Salim berbicara tentang polemik itu, usai memberikan kesaksian di Mapolda Metro Jaya, Jakarta, Rabu (02/05). Salim diperiksa sebagai saksi terkait laporan Fahri atas Presiden PKS Sohibul Iman.

“Jadi peristiwa itu berkaitan dengan Saudara Fahri Hamzah, saya minta mundur dari Wakil DPR RI. Beliau siap itu akhir Oktober-lah, pasnya 23 Oktober 2016,” terang Salim.

Meski demikian, Fahri meminta waktu untuk menyelesaikan beberapa tugasnya sebagai Wakil Ketua DPR. “Siap tapi dengan catatan dia minta waktu satu bulan setengah untuk ya dalam menghibahkan beberapa titik sebagai Wakil DPR, ada tugas-tugas di Papua, di berbagai tempat. Dia (Fahri) minta mundurnya 15 Desember, saya iyakan saja," kata Salim.

Salim menyampaikan hal itu untuk mengklarifikasi, bahwa apa yang disampaikan Presiden PKS Sohibul Iman terkait status Fahri Hamzah itu adalah benar adanya. Termasuk soal Fahri yang akhirnya tak mau mundur dari kursi pimpinan DPR.

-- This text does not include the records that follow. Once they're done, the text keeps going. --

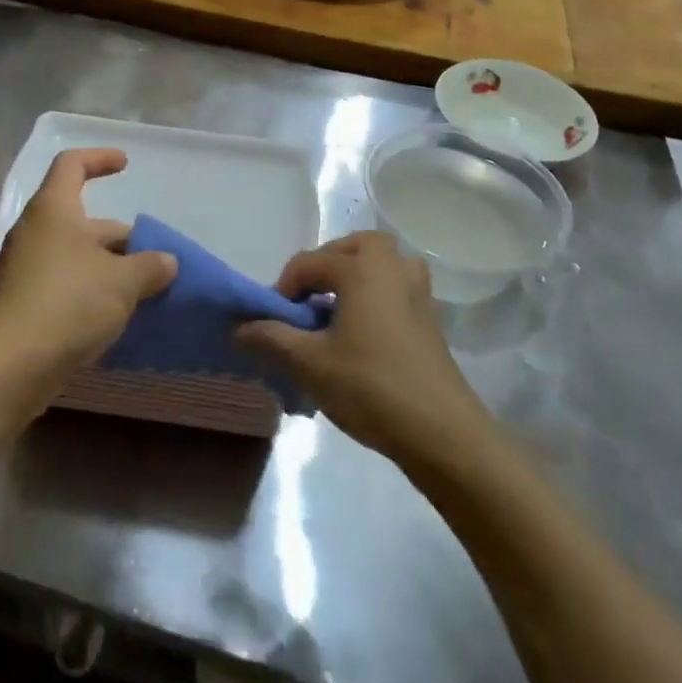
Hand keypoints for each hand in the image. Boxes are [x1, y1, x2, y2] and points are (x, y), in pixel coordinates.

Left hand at [0, 149, 175, 392]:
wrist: (12, 366)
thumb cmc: (69, 303)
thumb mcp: (123, 281)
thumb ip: (150, 266)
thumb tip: (167, 262)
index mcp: (53, 209)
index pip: (72, 165)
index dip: (99, 158)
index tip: (124, 165)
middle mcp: (34, 231)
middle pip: (80, 218)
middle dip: (119, 235)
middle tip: (152, 256)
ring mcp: (24, 267)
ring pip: (74, 254)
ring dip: (107, 265)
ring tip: (143, 287)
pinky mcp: (22, 301)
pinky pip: (63, 281)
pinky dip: (90, 288)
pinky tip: (115, 313)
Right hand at [236, 232, 488, 463]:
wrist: (443, 433)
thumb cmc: (371, 387)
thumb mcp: (310, 364)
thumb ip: (271, 338)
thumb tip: (238, 327)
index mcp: (362, 268)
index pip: (308, 262)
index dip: (283, 289)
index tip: (272, 322)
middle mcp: (393, 267)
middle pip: (352, 248)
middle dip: (324, 268)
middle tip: (305, 303)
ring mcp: (418, 292)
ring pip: (379, 265)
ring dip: (353, 278)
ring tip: (334, 311)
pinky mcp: (431, 319)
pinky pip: (394, 289)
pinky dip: (374, 296)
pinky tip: (361, 334)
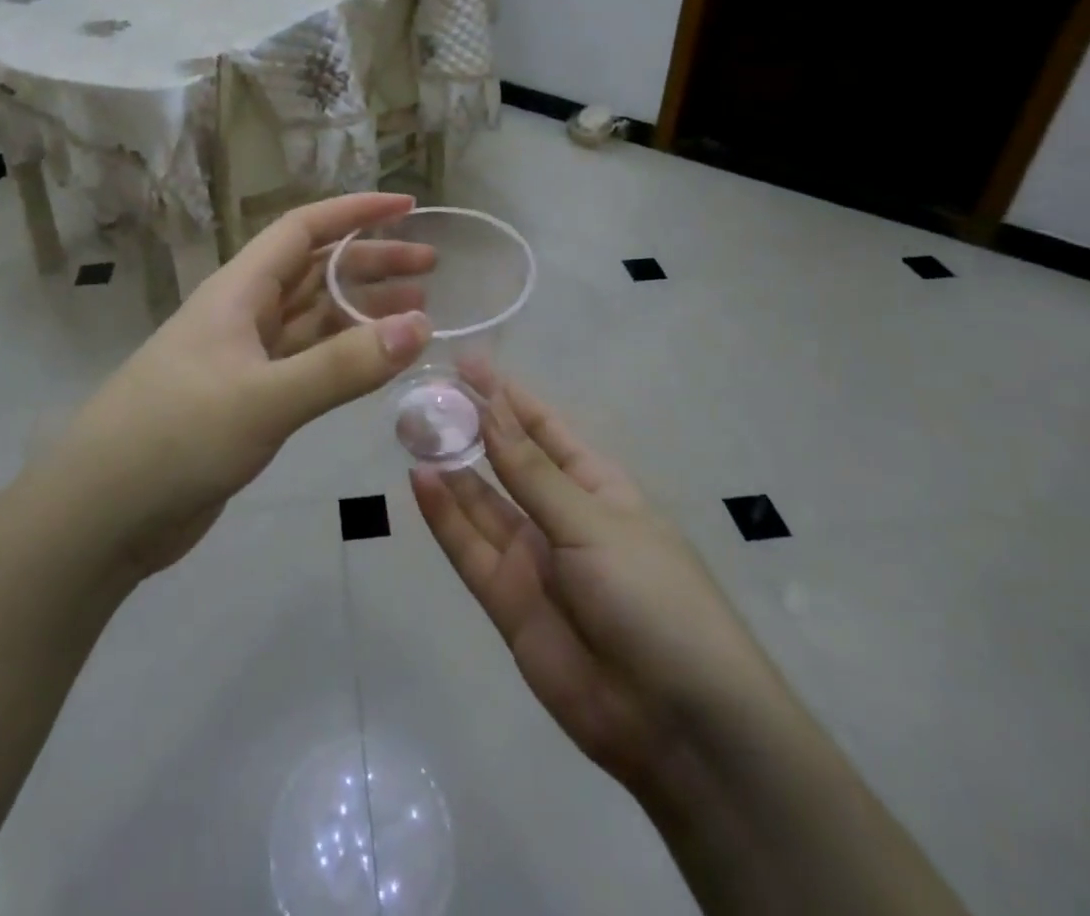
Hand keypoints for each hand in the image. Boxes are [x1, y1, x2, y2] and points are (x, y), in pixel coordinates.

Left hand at [52, 193, 433, 578]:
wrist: (101, 513)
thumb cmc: (175, 437)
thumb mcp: (264, 398)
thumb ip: (342, 367)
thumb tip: (421, 325)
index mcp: (239, 291)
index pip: (303, 230)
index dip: (355, 213)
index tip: (407, 208)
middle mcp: (244, 315)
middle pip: (316, 271)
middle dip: (371, 263)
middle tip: (430, 268)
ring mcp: (245, 359)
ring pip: (314, 319)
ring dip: (362, 312)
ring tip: (420, 313)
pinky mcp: (248, 401)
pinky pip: (306, 364)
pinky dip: (343, 358)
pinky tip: (375, 364)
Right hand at [411, 366, 775, 798]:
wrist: (678, 725)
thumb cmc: (653, 598)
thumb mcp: (594, 523)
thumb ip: (532, 472)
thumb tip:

“Ketika pertengahan Desember dia tak siap untuk mundur, jadi pertama dia mengatakan siap, tapi di pertengahan Desember dia mengatakan tidak siap. Dia tidak mau mundur. Jadi bahasa ini kira-kira apa? Itulah yang diungkapkan Presiden PKS. Itu saya katakan, benar itu," ujar Salim.

Salim juga menyanggah permintaan Fahri yang meminta majelis Syuro tak dilibatkan dalam persoalan ini. Dikatakan Salim, justru Majelis Syuro yang berkaitan dengan pemecatan kader.

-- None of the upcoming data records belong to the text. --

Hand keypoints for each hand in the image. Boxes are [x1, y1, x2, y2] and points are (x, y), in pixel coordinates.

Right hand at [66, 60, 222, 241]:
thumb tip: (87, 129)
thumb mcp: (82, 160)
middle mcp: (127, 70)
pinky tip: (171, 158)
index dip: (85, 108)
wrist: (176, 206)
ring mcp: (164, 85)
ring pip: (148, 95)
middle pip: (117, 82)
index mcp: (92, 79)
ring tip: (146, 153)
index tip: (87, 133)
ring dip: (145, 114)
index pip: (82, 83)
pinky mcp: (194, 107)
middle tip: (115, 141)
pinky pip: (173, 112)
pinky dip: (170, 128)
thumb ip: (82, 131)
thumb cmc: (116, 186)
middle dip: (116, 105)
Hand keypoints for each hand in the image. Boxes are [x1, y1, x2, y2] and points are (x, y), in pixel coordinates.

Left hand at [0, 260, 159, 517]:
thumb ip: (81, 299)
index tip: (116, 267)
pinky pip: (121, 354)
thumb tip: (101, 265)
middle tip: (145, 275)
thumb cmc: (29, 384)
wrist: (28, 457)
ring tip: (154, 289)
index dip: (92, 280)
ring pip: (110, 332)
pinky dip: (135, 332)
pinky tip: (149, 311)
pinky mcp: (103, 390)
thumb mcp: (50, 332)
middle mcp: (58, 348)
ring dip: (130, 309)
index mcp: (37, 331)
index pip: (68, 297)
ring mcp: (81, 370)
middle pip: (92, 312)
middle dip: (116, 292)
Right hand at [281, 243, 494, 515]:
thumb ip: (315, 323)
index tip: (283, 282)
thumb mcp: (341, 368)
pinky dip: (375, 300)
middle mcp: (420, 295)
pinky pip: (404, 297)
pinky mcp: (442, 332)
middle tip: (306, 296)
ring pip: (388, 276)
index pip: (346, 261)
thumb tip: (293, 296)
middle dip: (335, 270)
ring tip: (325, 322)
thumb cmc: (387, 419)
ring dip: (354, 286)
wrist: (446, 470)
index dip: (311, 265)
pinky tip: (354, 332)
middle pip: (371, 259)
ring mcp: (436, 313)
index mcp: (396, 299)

“Saya pikir keliru, karena kan yang melaporkan Fahri. ketika Fahri melaporkan Presiden PKS, ya pasti kaitannya dengan saya juga, kaitannya dengan Ketua Majelis Syuro. Itu pasti. Jadi sebenarnya asal-muasalnya ya dari laporan Saudara Fahri. Kalau dia nggak melaporkan, ya nggak ada ke saya," ujar Salim.

Salim yang didampingi oleh pengacara PKS, Indra kemudian menjabarkan kronologi pemecatan Fahri dari PKS. Berikut kronologinya:

23 Oktober 2016. Ketua Majelis Syuro meminta secara langsung kepada Fahri Hamzah mundur dari jabatan Wakil Ketua DPR. Menurut Salim, Fahri menyetujuinya saat itu.

25 Oktober 2016; Dalam forum DPTP yang dihadiri Sohibul, Salim menyampaikan soal percakapannya dengan Fahri untuk mundur dari pimpinan DPR.

1 Desember 2016; Dilakukan pertemuan berikutnya. Saat itu Fahri menyampaikan kekhawatirannya, jika dirinya mundur, kursi Wakil Ketua DPR diduduki oleh partai lain.

Salim kemudian mencari tahu kader PKS yang mengerti masalah UU MD3. Kader PKS Tubagus Sumanjaya yang kemudian diminta menjelaskan permasalahan tersebut.

11 Desember 2016: Fahri, Sumanjaya, dan Salim kemudian membicarakan soal kedudukan Wakil Ketua DPR seandainya Fahri mundur.

Sumanjaya saat itu meyakinkan, jika Fahri mundur dari pimpinan DPR, posisi itu bisa diambil lagi oleh PKS. Fahri pun kemudian menyetujui untuk mundur dari Wakil Ketua DPR.

13 Desember 2016: Setelah Fahri Hamzah menyetujui pengunduran diri itu, Sumanjaya selanjutnya membuat draf surat pengunduran diri yang akan ditandatangani oleh Fahri Hamzah. Tetapi kemudian Fahri mengingkari komitmennya tersebut.